Utilization of continuous EEG among people with intracranial hemorrhage
Abstract number :
259
Submission category :
3. Neurophysiology / 3C. Other Clinical EEG
Year :
2020
Submission ID :
2422605
Source :
www.aesnet.org
Presentation date :
12/6/2020 12:00:00 PM
Published date :
Nov 21, 2020, 02:24 AM
Authors :
Gabriel Martz, Hartford Healthcare; Brendan Conroy - Trinity College; Stephen Thompson - Hartford HealthCare; Danielle Formica - Hartford Healthcare; Amy Hunter - Connecticut Children's Medical Center;;
Rationale:
The occurrence of sub-clinical seizures has been established in people with a variety of cerebral insults. Continuous EEG (cEEG) is the gold standard for detection of such seizures. There is higher risk of seizures in the presence of altered mental status (AMS) or coma. However, there is no widely accepted standard for patient selection for cEEG. Application of cEEG is likely widely discrepant across providers and medical centers. For example, it has been reported that many cEEG are initiated after a clinical seizure has been witnessed.
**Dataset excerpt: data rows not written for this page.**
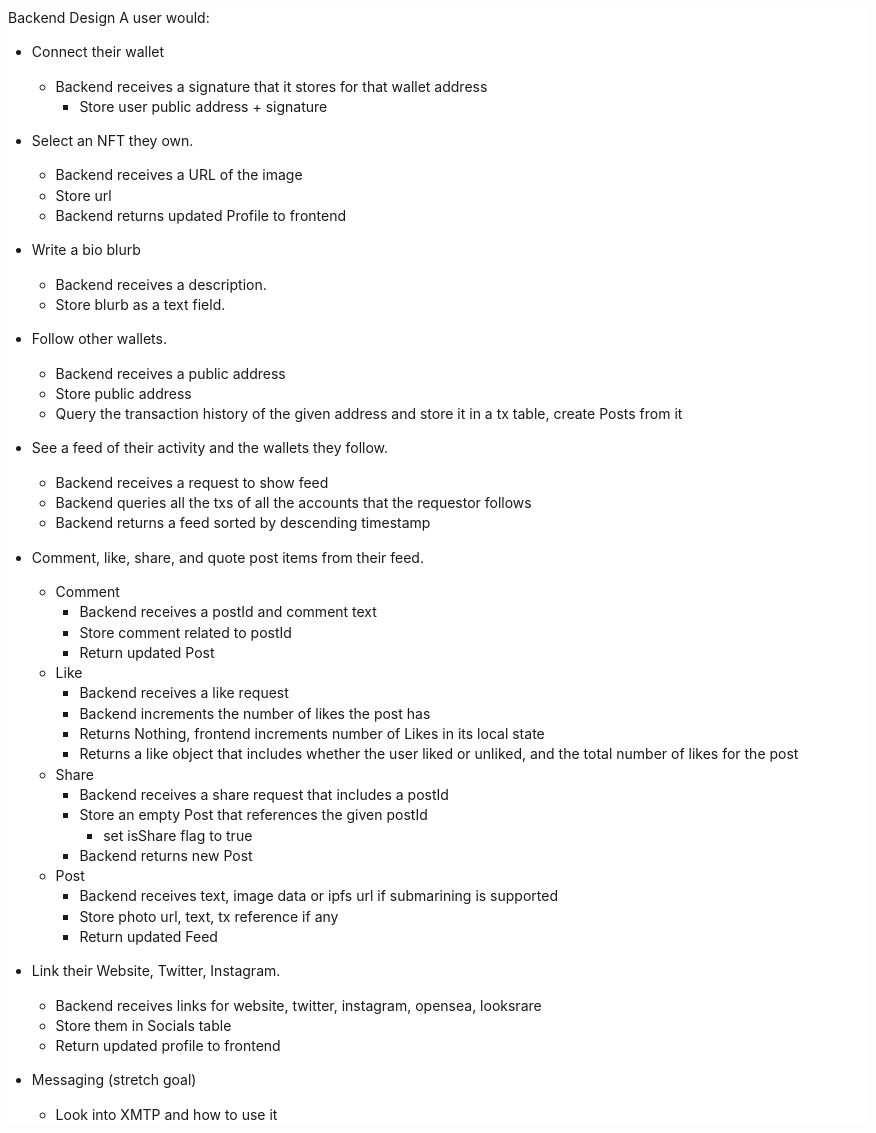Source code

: 
Backend Design
A user would:
 - Connect their wallet
    - Backend receives a signature that it stores for that wallet address
        - Store user public address + signature

 - Select an NFT they own.
    - Backend receives a URL of the image
    - Store url
    - Backend returns updated Profile to frontend 

 - Write a bio blurb
    - Backend receives a description.
    - Store blurb as a text field.

 - Follow other wallets.
    - Backend receives a public address
    - Store public address
    - Query the transaction history of the given address and store it in a tx table, create Posts from it

 - See a feed of their activity and the wallets they follow.
    - Backend receives a request to show feed
    - Backend queries all the txs of all the accounts that the requestor follows
    - Backend returns a feed sorted by descending timestamp

 - Comment, like, share, and quote post items from their feed.
    - Comment
        - Backend receives a postId and comment text
        - Store comment related to postId
        - Return updated Post
    - Like
        - Backend receives a like request
        - Backend increments the number of likes the post has
        - Returns Nothing, frontend increments number of Likes in its local state
        - Returns a like object that includes whether the user liked or unliked, and the total number of likes for the post
    - Share
        - Backend receives a share request that includes a postId
        - Store an empty Post that references the given postId
            - set isShare flag to true
        - Backend returns new Post
    - Post
        - Backend receives text, image data or ipfs url if submarining is supported
        - Store photo url, text, tx reference if any
        - Return updated Feed

 - Link their Website, Twitter, Instagram.
    - Backend receives links for website, twitter, instagram, opensea, looksrare
    - Store them in Socials table
    - Return updated profile to frontend

 - Messaging (stretch goal)
    - Look into XMTP and how to use it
Such seizures occur in a minority of patients in whom seizures are detected by cEEG, suggesting this approach may lead to under-utilization of cEEG. This study evaluated the utilization of cEEG at a large, academic medical center with continuous availability of cEEG.
Method:
This retrospective cohort single-center study was performed with approval by the IRB. People at risk for seizure were defined as having intracranial hemorrhage (ICH) and stratified by AMS. All patients with ICH who were admitted between July 2018 and December 2019 were identified, excluding people with code status “allow a natural death”. AMS was determined using the Confusion Assessment Method (CAM) score, which is applied to all inpatients every nursing shift, and in which a positive score indicates AMS. AMS was categorized as definitive (3 consecutive positive CAMs), probable (2 positive CAMs in 48 hours), possible (any non-negative CAM) and definitely not altered (no non-negative CAMs during admission). The primary outcome variable was utilization of cEEG, calculated for total group as well as AMS strata. Additional variables included age, level of care (ICU, step-down, other), primary service (neurology, neurosurgery, other), and mechanical ventilation. Chi square tests were used to identify stratum specific differences in the cEEG utilization. Results514 patients met inclusion criteria. Overall, 38 (7.4%) people with ICH had cEEG. There was a trend towards increased cEEG on the neurology service (p=0.059). AMS categories were as follows: 71 (13.8%) had definite AMS, 25 (4.9%) probable, 80 (15.5%) possible and 338 (65.8%) were definitely not altered. People with definite AMS were significantly more likely to have cEEG (17 people (24%) p< 0.01). Among people with ICH and within the subgroup with definite AMS, mechanical ventilation, level of care and age were not associated with significantly different likelihood of cEEG utilization.
Conclusion:
Definite AMS was associated with higher likelihood of cEEG application, and there was a trend towards increased cEEG on the neurology service. However, overall utilization rate of cEEG of 7.4% among patients with ICH was lower than expected. There may be patients with ICH with undetected sub-clinical seizures, which may impact outcome from ICH. Further research should focus on improving patient selection factors for cEEG.